BIOL 0800 Reading- Chapter 4

Question 1

What happens as a result of random thermal motion of molecules in a liquid or gas?

Answer 1

They will eventually distribute themselves uniformly throughout a container through diffusion

Question 2

What is flux?

Answer 2

The amount of material crossing a surface in a unit of time

Question 3

Which direction does net flux always occur?

Answer 3

From areas of high concentration to areas of low concentration

Question 4

What four factors does net flux depend on?

Answer 4

Temperature, molecule size, surface area, and medium

Question 5

How do temperature, molecule size, surface area, and medium affect net flux?

Answer 5

Higher temp leads to greater flux, large molecules have smaller flux, and higher surface area leads to greater flux, and denser mediums lead to slower flux

Question 6

Diffusion times increase in proportion to what measure of distance?

Answer 6

The square of the distance over which the molecules diffuse

Question 7

What is bulk flow?

Answer 7

How the circulation system is used to provide local diffusion to speed up the process, since it takes way too long for particles to diffuse over distance larger than a few micrometers

Question 8

What is the Fick diffusion equation?

Answer 8

J = PA(C0-C1), where P is the permeability coefficient, A is the surface area, and C is the concentration difference

Question 9

The greater the permeability coefficient, what happens to flux?

Answer 9

The greater the flux

Question 10

How do polar and nonpolar molecules diffuse through cell membranes?

Answer 10

Polar: very slowly or not at all, and nonpolar: very quickly and easily

Question 11

Why don’t polar molecules diffuse through the cell membrane?

Answer 11

Because they can’t dissolve in the nonpolar regions of the membrane occupied by fatty acid chains of phospholipids

Question 12

What happens when you increasing the lipid solubility of a substance by decreasing the number of polar or ionized groups it contains?

Answer 12

It allows for more molecules to be dissolved in the membrane lipids, which increases the flux of the substance across the membrane

Question 13

Why are most organic molecules that make up the intermediate stage of metabolic pathways retained within cells and organelles?

Answer 13

Because they’re polar and can’t cross the cell membrane anyway.

Question 14

How are ions diffused through cell membranes?

Answer 14

Using protein ion channels that are embedded in the membrane

Question 15

How big are ion channels?

Answer 15

Very small, to prevent other molecules from passing through

Question 16

What is more common, a donut ion channel or a multi-protein-walled ion channel?

Answer 16

The latter

Question 17

What is one of the most important qualities of ion channels?

Answer 17

They’re selective for certain ions or types of ions, based on the channel diameter, the charged and polar surfaces of the protein, the number of water molecules associated with the ion (waters of hydration)

Question 18

What is “waters of hydration?”

Answer 18

The number of water molecules associated with an ion

Question 19

What is a membrane potential?

Answer 19

The separation of electrical charge across plasma membranes of all cells, measure in millivolts

Question 20

What does the membrane potential do?

▶ **INFORMATION SHOWN**:

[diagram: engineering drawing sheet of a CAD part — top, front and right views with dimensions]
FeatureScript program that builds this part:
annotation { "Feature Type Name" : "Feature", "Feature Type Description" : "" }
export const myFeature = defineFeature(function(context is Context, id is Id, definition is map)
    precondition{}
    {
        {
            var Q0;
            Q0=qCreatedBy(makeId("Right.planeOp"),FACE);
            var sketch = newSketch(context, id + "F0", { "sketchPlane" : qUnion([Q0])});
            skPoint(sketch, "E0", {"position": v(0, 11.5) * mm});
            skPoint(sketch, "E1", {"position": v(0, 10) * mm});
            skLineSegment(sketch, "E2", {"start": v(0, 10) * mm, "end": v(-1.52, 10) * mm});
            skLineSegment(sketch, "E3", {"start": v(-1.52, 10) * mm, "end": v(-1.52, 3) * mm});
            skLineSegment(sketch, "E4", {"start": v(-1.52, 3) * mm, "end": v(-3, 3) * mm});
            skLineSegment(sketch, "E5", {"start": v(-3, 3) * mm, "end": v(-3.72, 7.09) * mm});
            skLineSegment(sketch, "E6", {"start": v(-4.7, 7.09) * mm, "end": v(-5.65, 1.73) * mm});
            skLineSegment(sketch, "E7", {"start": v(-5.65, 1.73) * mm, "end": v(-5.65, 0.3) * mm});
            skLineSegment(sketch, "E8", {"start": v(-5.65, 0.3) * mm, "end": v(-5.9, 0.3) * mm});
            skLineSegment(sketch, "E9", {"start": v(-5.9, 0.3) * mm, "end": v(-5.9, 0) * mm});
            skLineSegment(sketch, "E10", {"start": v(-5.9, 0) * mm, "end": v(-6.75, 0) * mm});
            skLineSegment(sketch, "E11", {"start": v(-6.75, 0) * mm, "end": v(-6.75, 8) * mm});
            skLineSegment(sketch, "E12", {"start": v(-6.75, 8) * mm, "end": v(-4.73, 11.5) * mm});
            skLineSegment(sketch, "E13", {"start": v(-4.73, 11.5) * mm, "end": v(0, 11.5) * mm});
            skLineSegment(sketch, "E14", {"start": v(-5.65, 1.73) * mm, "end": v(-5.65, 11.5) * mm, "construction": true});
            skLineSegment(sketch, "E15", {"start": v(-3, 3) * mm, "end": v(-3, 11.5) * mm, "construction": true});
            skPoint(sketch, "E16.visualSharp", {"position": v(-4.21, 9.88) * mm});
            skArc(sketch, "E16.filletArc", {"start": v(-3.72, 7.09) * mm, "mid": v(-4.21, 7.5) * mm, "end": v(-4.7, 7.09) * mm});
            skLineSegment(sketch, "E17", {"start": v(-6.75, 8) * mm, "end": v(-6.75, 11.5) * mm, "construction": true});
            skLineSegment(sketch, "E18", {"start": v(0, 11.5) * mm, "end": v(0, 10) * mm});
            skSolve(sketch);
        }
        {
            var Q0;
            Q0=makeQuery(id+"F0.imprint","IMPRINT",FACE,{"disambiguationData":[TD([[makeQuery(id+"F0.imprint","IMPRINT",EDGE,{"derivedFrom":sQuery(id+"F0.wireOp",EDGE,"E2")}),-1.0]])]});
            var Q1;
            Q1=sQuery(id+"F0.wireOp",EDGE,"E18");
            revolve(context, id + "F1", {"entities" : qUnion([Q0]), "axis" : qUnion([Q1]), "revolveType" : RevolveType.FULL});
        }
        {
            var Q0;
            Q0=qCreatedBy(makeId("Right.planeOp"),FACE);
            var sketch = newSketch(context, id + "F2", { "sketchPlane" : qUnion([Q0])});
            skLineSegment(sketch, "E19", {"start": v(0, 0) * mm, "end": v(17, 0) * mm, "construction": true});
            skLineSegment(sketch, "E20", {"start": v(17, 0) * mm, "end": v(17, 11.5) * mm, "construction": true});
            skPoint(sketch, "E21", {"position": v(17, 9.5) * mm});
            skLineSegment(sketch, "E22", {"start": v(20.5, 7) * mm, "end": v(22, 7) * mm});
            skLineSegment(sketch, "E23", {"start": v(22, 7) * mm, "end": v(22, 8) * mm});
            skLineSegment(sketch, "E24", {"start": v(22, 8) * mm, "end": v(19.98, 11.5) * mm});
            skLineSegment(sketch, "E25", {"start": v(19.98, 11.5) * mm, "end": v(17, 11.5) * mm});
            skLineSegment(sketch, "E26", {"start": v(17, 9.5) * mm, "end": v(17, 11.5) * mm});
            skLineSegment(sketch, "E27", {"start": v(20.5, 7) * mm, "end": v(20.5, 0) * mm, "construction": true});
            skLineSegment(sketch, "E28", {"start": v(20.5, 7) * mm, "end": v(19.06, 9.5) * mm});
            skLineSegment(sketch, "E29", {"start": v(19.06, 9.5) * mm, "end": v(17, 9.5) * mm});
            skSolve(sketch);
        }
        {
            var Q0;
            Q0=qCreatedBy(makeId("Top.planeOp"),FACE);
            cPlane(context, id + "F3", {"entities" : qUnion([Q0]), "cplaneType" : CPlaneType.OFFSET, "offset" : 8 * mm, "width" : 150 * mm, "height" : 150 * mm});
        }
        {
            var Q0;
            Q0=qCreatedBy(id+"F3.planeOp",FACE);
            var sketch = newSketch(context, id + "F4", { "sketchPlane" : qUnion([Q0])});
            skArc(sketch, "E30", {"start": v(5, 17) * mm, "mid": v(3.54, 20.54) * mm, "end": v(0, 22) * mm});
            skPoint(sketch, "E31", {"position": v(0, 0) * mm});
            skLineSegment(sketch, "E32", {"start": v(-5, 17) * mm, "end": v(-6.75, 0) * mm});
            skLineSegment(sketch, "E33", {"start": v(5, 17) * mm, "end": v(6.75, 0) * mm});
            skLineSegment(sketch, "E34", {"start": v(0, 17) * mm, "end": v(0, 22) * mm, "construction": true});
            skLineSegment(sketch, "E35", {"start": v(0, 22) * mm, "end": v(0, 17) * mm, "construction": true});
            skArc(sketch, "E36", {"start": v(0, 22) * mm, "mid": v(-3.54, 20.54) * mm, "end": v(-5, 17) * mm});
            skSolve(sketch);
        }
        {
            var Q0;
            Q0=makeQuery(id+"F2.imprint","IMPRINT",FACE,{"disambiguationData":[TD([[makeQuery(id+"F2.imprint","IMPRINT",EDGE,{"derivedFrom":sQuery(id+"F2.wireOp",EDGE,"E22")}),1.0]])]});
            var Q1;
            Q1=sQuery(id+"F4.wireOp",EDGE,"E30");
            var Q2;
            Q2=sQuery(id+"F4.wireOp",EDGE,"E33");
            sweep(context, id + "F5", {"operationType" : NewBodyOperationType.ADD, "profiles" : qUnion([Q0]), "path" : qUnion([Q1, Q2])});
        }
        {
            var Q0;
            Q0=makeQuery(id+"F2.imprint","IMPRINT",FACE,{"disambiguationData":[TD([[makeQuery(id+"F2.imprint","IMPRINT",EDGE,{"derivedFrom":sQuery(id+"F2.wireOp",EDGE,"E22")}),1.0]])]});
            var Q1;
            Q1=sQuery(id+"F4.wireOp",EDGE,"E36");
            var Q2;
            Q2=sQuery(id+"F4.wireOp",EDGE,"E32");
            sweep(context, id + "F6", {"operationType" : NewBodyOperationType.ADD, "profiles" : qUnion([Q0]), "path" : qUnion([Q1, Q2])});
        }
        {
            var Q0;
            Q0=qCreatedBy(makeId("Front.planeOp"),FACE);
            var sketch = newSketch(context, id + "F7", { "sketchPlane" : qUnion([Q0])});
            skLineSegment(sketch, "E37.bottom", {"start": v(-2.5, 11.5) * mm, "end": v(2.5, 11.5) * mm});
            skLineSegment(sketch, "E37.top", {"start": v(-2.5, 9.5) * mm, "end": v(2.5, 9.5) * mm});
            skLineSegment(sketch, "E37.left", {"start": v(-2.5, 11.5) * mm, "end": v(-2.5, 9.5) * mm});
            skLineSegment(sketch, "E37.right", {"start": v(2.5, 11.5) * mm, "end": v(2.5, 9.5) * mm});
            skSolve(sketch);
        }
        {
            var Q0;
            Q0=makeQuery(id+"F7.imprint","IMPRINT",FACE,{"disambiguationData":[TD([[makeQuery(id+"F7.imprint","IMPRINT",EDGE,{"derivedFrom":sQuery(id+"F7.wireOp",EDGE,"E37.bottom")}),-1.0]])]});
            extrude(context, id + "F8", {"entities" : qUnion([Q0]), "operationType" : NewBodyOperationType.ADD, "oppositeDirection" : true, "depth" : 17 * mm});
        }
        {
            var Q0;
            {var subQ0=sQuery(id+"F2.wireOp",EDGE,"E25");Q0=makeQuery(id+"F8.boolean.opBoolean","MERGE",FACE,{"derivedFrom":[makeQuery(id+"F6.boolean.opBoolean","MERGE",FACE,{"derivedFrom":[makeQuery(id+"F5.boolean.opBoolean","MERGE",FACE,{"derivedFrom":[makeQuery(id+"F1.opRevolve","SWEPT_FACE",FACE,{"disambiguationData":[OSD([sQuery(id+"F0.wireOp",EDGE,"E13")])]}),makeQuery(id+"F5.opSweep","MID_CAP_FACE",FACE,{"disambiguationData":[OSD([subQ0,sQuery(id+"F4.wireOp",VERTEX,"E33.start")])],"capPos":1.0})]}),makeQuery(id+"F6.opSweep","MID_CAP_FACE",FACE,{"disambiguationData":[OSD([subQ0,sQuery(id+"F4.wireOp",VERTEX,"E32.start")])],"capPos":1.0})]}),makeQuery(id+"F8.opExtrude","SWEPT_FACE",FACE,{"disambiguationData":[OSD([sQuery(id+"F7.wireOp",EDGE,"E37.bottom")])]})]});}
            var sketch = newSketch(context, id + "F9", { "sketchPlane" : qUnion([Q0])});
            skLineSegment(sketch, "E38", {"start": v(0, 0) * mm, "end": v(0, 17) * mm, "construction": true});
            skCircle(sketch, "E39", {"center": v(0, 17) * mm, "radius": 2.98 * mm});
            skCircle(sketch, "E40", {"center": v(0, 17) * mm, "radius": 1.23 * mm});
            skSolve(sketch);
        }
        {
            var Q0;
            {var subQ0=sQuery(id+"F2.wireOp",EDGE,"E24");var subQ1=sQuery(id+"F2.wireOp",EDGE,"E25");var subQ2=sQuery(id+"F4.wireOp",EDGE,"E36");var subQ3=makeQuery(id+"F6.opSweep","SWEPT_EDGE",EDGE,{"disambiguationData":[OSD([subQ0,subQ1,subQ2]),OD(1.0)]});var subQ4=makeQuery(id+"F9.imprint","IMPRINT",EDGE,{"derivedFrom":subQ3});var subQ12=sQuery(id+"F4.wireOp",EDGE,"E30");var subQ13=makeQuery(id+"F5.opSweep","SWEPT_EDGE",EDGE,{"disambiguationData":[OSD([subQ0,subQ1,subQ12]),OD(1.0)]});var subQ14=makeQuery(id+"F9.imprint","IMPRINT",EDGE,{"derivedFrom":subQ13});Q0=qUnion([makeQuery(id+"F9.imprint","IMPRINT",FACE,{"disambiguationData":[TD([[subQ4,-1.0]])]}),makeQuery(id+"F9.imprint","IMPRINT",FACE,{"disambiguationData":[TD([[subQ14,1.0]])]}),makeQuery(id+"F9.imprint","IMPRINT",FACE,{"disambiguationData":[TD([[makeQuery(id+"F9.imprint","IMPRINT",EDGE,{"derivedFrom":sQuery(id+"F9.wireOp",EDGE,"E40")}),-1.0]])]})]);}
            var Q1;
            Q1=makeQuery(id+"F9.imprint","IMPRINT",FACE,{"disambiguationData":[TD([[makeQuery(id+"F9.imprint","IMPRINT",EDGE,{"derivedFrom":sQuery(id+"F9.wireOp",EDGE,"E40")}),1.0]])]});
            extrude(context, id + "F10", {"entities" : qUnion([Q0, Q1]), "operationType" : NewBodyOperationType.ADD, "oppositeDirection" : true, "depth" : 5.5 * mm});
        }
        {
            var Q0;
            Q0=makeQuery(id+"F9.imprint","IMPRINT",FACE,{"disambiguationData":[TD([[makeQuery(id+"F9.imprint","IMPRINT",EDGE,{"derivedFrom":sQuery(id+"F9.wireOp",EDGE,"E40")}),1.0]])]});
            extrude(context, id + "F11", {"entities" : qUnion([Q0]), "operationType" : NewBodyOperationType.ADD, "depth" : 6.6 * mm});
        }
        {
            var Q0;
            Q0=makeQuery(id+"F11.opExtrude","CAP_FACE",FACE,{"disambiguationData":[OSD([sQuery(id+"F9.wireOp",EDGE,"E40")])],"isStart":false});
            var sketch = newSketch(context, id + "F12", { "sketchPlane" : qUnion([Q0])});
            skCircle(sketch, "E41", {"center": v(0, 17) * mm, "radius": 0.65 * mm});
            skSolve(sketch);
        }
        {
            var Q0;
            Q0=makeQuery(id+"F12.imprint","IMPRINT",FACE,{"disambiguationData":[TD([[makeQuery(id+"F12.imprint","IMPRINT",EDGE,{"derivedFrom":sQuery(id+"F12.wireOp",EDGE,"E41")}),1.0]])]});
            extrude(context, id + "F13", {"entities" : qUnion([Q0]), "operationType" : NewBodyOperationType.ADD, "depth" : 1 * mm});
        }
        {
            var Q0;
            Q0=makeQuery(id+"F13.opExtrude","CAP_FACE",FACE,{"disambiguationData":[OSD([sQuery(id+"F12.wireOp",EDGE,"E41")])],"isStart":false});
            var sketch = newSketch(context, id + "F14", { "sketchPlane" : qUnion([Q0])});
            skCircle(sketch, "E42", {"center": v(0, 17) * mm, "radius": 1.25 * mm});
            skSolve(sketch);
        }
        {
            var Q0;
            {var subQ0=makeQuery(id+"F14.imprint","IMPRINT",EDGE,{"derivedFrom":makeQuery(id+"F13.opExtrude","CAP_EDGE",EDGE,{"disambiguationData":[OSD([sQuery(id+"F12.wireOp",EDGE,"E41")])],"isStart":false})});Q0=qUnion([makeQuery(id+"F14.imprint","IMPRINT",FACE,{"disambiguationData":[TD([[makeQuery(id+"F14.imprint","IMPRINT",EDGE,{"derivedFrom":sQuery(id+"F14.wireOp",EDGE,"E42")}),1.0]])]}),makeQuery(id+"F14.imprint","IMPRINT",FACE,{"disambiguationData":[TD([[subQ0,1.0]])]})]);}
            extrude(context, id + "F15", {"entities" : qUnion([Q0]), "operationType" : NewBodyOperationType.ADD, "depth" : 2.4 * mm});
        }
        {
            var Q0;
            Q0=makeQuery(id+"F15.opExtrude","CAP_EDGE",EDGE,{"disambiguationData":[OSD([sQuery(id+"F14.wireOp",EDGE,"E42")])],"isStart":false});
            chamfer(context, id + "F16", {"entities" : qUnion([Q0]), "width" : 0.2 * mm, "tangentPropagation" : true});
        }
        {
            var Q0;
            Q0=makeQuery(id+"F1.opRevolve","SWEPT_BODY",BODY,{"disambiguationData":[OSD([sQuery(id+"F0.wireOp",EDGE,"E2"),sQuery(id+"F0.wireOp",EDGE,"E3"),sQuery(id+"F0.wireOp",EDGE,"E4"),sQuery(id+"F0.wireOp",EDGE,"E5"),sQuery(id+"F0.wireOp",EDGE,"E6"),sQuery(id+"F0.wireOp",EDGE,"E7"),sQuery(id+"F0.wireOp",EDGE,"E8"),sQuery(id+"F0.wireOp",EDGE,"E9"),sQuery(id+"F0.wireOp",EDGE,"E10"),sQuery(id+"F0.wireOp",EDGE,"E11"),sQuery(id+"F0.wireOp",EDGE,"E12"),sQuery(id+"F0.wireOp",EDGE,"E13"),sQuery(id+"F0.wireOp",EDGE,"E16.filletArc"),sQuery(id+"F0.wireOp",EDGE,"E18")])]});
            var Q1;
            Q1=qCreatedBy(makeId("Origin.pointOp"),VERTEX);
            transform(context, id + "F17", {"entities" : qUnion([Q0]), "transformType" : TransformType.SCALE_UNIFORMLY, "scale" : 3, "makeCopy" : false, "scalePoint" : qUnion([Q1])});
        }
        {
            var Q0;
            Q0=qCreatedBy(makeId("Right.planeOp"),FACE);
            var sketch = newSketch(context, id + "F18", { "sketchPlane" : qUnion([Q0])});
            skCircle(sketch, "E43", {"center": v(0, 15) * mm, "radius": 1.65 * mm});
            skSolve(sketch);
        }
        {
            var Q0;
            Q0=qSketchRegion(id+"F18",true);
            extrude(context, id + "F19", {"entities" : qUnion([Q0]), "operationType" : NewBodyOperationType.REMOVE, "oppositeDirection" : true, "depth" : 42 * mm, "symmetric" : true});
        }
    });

▶ **COMPLETE THE FOLLOWING**:
1 – Output everything in the Chapter 4 diffusion review from "Diffusion times increase" down to "is bulk flow?", copied word for word.
2 – Write the next part of the Chapter 4 diffusion review, picking up right after its final line.
The entries after the Chapter 4 diffusion review are separate material, unconnected to that review.

▶ **TASK RESPONSES**:
1 –
Diffusion times increase in proportion to what measure of distance?

Answer 6

The square of the distance over which the molecules diffuse

Question 7

What is bulk flow?

2 –
Answer 20

Provides an electrical force to influence movement of ions across membranes

Question 21

What is the electrochemical gradient?

Answer 21

The combination of the driving forces of the concentration difference and the electrical difference that contribute to ion fluxes

Question 22

What are ligand-gated channels?

Answer 22

Channels that require the binding of specific molecules to their proteins that directly or indirectly produce an allosteric or covalent change in the protein shape

Question 23

What are voltage-gated channels?

Answer 23

Channels that require changes in the membrane potential to cause movement of charged regions on the protein

Question 24

What are mechanically-gated channels?

Answer 24

Channels that require physical deformation of the memebrane to affect the conformation of the protein channel

Question 25

What are the three types of channel protein conformations?

Answer 25

Ligand-gated, voltage-gated, and mechanical-gated

Question 26

Are ions and their channels matched one-to-one?

Answer 26

No, a single type of ion may be able to pass through multiple types of channels

Question 27

What is mediated transport?

Answer 27

The movement of substances through a membrane by transporters, for large molecules and nondiffusional movements of ions

Question 28

How does mediated transport occur?

Answer 28

The solute binds to a specific site on the transporter in the membrane; the transporter undergoes a change in shape; the substance dissociates from the transporter and passes through to the other side of the membrane

Question 29

What is the main difference between mediated transport and ion channels?

Answer 29

Ion channels typically move several thousand times more ions than do transporters, because they don’t usually require a shape change and can be open for a continuous flow

Question 30

What three factors determine the magnitude of solute flux through a mediated transport system?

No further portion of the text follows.